En conclusion, je vous invite donc à adopter les crédits de la mission ainsi amendés.
M. Marc Laménie. - Je souhaiterais savoir comment se répartissent les effectifs des juridictions financières et des juridictions administratives entre Paris et les territoires.
Mme Isabelle Briquet. - La progression des crédits et le renforcement des effectifs des juridictions administratives sont source de satisfaction dans un contexte de hausse continue du contentieux. De la même manière, la revalorisation indiciaire des magistrats administratifs et financiers est à saluer.
En revanche, une attention particulière doit être accordée aux délais de jugement, qui ont de nouveau tendance à repartir à la hausse après une période de baisse. La situation la plus préoccupante est celle de la Cour nationale du droit d'asile (CNDA), avec en particulier des délais de procédure accélérée dépassant les cinq mois, pour un objectif de quelques semaines. L'augmentation des moyens paraît indispensable afin d'apporter une réponse aux justiciables dans des délais raisonnables.

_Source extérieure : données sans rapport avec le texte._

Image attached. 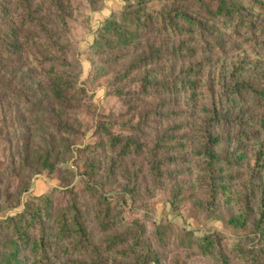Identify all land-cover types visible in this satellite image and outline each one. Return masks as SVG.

S'agissant du Cese, veillons à ce que la participation citoyenne puisse s'exercer dans des conditions correctes. Existe-t-il véritablement une surestimation des crédits alloués, ou la progression budgétaire peut-elle s'expliquer par des actions spécifiques ?

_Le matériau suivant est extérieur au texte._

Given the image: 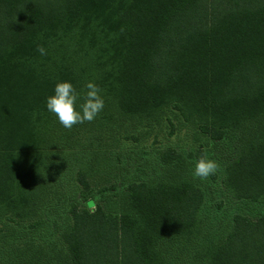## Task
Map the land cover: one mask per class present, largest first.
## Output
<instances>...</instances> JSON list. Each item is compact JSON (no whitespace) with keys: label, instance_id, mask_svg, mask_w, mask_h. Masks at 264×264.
Masks as SVG:
<instances>
[{"label":"trees","instance_id":"obj_1","mask_svg":"<svg viewBox=\"0 0 264 264\" xmlns=\"http://www.w3.org/2000/svg\"><path fill=\"white\" fill-rule=\"evenodd\" d=\"M64 80L99 86L94 120L45 110ZM177 127L198 158L228 139L223 186L264 198V0H0V264H264V210L215 238L172 146L159 176L108 178L124 143Z\"/></svg>","mask_w":264,"mask_h":264},{"label":"rangeland","instance_id":"obj_2","mask_svg":"<svg viewBox=\"0 0 264 264\" xmlns=\"http://www.w3.org/2000/svg\"><path fill=\"white\" fill-rule=\"evenodd\" d=\"M152 141L153 139L149 138L142 142L145 146L124 143L120 150L114 148L116 150L111 155V162H106L103 165V168L109 173L108 178L111 177L110 181L143 180L159 176L161 170L158 166V153L165 147L172 146L187 160L188 172L204 194L198 218L215 238L221 239L231 229L235 214L256 218L264 210V198L256 203L237 201L232 197L231 192L223 186L224 169L232 154V147L228 139L221 140L211 150L203 149V157L211 158L220 165L219 170L207 178L193 175L195 162L198 159V147L193 142L190 130L177 127L171 138L166 140L161 136L155 144ZM100 176L102 175L97 172L92 176V179L97 180Z\"/></svg>","mask_w":264,"mask_h":264},{"label":"clouds","instance_id":"obj_3","mask_svg":"<svg viewBox=\"0 0 264 264\" xmlns=\"http://www.w3.org/2000/svg\"><path fill=\"white\" fill-rule=\"evenodd\" d=\"M37 51L41 55L45 54L43 47L37 46ZM103 107L104 98L100 95V88L92 81L85 82L81 90H77L70 81H57L52 94L45 97V110L65 129L94 120ZM219 168L217 161L200 157L195 162L193 175L207 178Z\"/></svg>","mask_w":264,"mask_h":264}]
</instances>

M. Didier Rambaud. - Ancien rapporteur spécial de cette mission de 2017 à 2020, je suis particulièrement intéressé par ses évolutions. Je déplore également l'allongement des délais de jugement, avec un nombre considérable d'affaires en attente dans les tribunaux administratifs. Il convient donc d'ajuster les effectifs en conséquence.
Existe-t-il, par ailleurs, des projets de construction de nouveaux tribunaux administratifs ?
Pour ce qui concerne le Cese, l'état de notre démocratie doit nous inciter à engager une réflexion sur les moyens d'encourager la participation citoyenne. Je serai, pour ma part, plus prudent quant à la perspective de réduire les crédits correspondants.
M. Christian Bilhac, rapporteur spécial. - S'agissant de la répartition territoriale des magistrats, pour les juridictions financières, 60 % des effectifs sont à Paris pour 40 % dans les CRTC. Pour les juridictions administratives, les effectifs de magistrats se répartissent comme suit : 128 membres du Conseil d'État, 288 magistrats en cours administratives d'appel et 903 magistrats dans les tribunaux administratifs. Pour connaître la répartition territoriale plus précise, le site de chaque juridiction détaille les magistrats qui y sont affectés.
La revalorisation des salaires des magistrats était à la fois nécessaire et juste ; elle permet de garantir l'attractivité de ces postes auprès des hauts fonctionnaires.
S'agissant de la CNDA, le projet de loi pour contrôler l'immigration et améliorer l'intégration, prévoit une territorialisation de la Cour. Des chambres territoriales pourraient être créées à Lyon, Marseille, Nantes, Bordeaux, Nancy ou, le cas échéant, Toulouse, où la Cour pourrait, le cas échéant, utiliser les salles d'audiences des cours administratives d'appel. Je compte d'ailleurs effectuer un contrôle budgétaire sur la CNDA au prochain semestre, afin d'évaluer les effets de cette réforme sur les délais de jugement.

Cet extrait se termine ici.